1. The Butterfly Murders

Dorothy King and Louise Lawson were young, pretty, and eager for fame. King was an aspiring stage celebrity who had grown up in Harlem with poor Irish immigrant parents. Lawson, a native of Walnut Springs, Texas, was an aspiring film actress.

During the early 1920s, both women separately went to New York to make it big on Broadway. They were later dubbed “butterflies” by the New York press because of their attraction to the bright lights of the big city.

On March 15, 1923, King was found chloroformed to death at the age of 29. After discovering her body, her maid also noticed that King’s room had been ransacked. A close search determined that an ermine coat and several valuable jewels were missing. Investigators initially believed that King may have committed suicide because chloroform was a party drug in the 1920s. But an autopsy proved without a doubt that she had been murdered.

As the newspaper headlines asked “Who Murdered the Broadway Butterfly?” detectives looked into King’s wealthy benefactors and the men who paid for her company. Two major suspects appeared—J. Kearsley Mitchell, the president of the Philadelphia Rubber Works who frequently used the alias “John Marshall,” and a Puerto Rican gigolo named Albert Guimares.

Sugar daddy Mitchell was deemed respectable and written off as a suspect. Guimares initially claimed to have a blonde alibi, but she later recanted her testimony on behalf of Guimares. Despite this lead, detectives could not close the case, and many wrote off the murder as the work of professional thieves.

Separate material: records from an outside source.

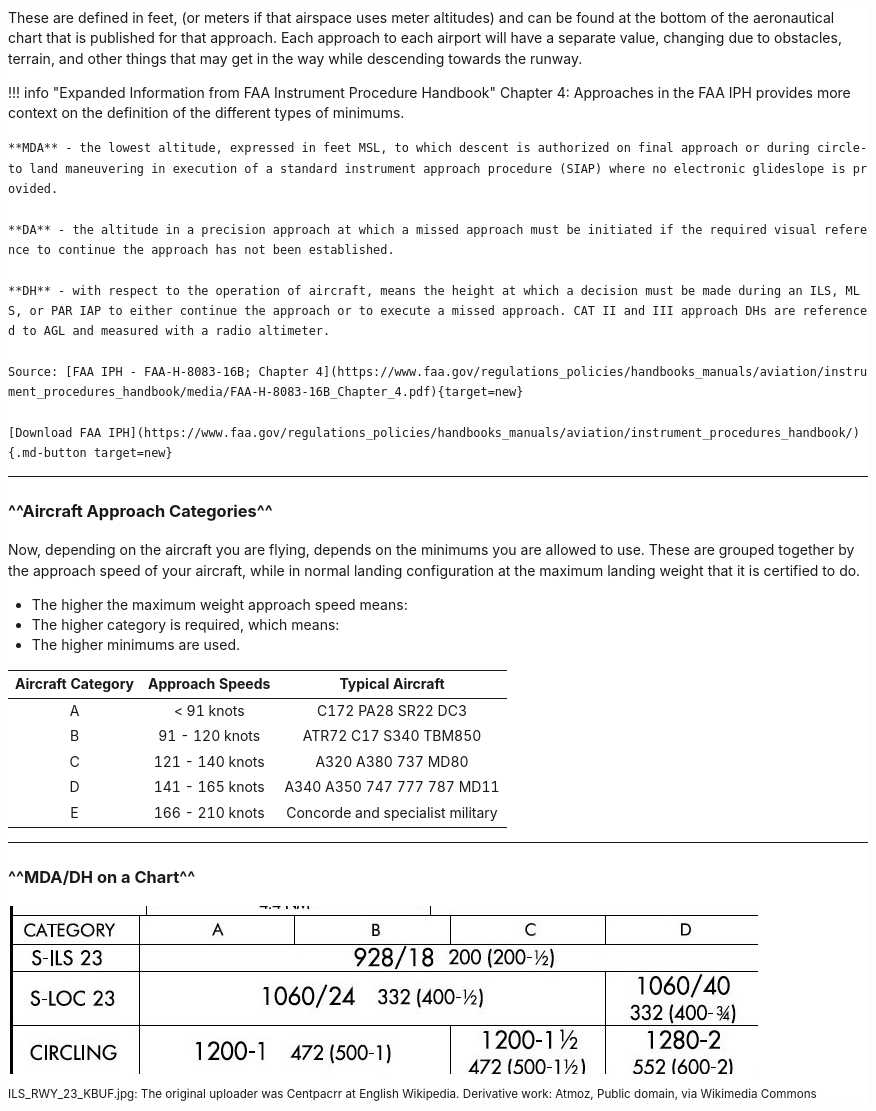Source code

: These are defined in feet, \(or meters if that airspace uses meter altitudes\) and can be found at the bottom of the aeronautical chart that is published for that approach. Each approach to each airport will have a separate value, changing due to obstacles, terrain, and other things that may get in the way while descending towards the runway.

!!! info "Expanded Information from FAA Instrument Procedure Handbook"
    Chapter 4: Approaches in the FAA IPH provides more context on the definition of the different types of minimums.
    
    **MDA** - the lowest altitude, expressed in feet MSL, to which descent is authorized on final approach or during circle-to land maneuvering in execution of a standard instrument approach procedure (SIAP) where no electronic glideslope is provided.

    **DA** - the altitude in a precision approach at which a missed approach must be initiated if the required visual reference to continue the approach has not been established.

    **DH** - with respect to the operation of aircraft, means the height at which a decision must be made during an ILS, MLS, or PAR IAP to either continue the approach or to execute a missed approach. CAT II and III approach DHs are referenced to AGL and measured with a radio altimeter.

    Source: [FAA IPH - FAA-H-8083-16B; Chapter 4](https://www.faa.gov/regulations_policies/handbooks_manuals/aviation/instrument_procedures_handbook/media/FAA-H-8083-16B_Chapter_4.pdf){target=new}
    
    [Download FAA IPH](https://www.faa.gov/regulations_policies/handbooks_manuals/aviation/instrument_procedures_handbook/){.md-button target=new}

***

### ^^Aircraft Approach Categories^^

Now, depending on the aircraft you are flying, depends on the minimums you are allowed to use. These are grouped together by the approach speed of your aircraft, while in normal landing configuration at the maximum landing weight that it is certified to do.

* The higher the maximum weight approach speed means:
* The higher category is required, which means:
* The higher minimums are used.

| Aircraft Category | Approach Speeds  | Typical Aircraft                 |
| :-------------:   | :--------------: | :-----------:                    |
| A                 | < 91 knots       | C172 PA28 SR22 DC3               |
| B                 | 91 - 120 knots   | ATR72 C17 S340 TBM850            |
| C                 | 121 - 140 knots  | A320 A380 737 MD80               |
| D                 | 141 - 165 knots  | A340 A350 747 777 787 MD11       |
| E                 | 166 - 210 knots  | Concorde and specialist military |

***

### ^^MDA/DH on a Chart^^

![DH-1](../assets/flying-guide/MinimumsMDADH-1.jpg)
<sub>ILS_RWY_23_KBUF.jpg: The original uploader was Centpacrr at English Wikipedia. Derivative work: Atmoz, Public domain, via Wikimedia Commons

On February 8, 1924, Lawson, who was known for performing private shows for rich men, was found strangled to death in her New York apartment. Like King, Lawson’s dead body was discovered by her maid, who also noticed that about $20,000 worth of jewelry was missing. Again, police assumed that Lawson’s death had come as the result of a robbery. But many people still question whether King and Lawson were killed by the same man.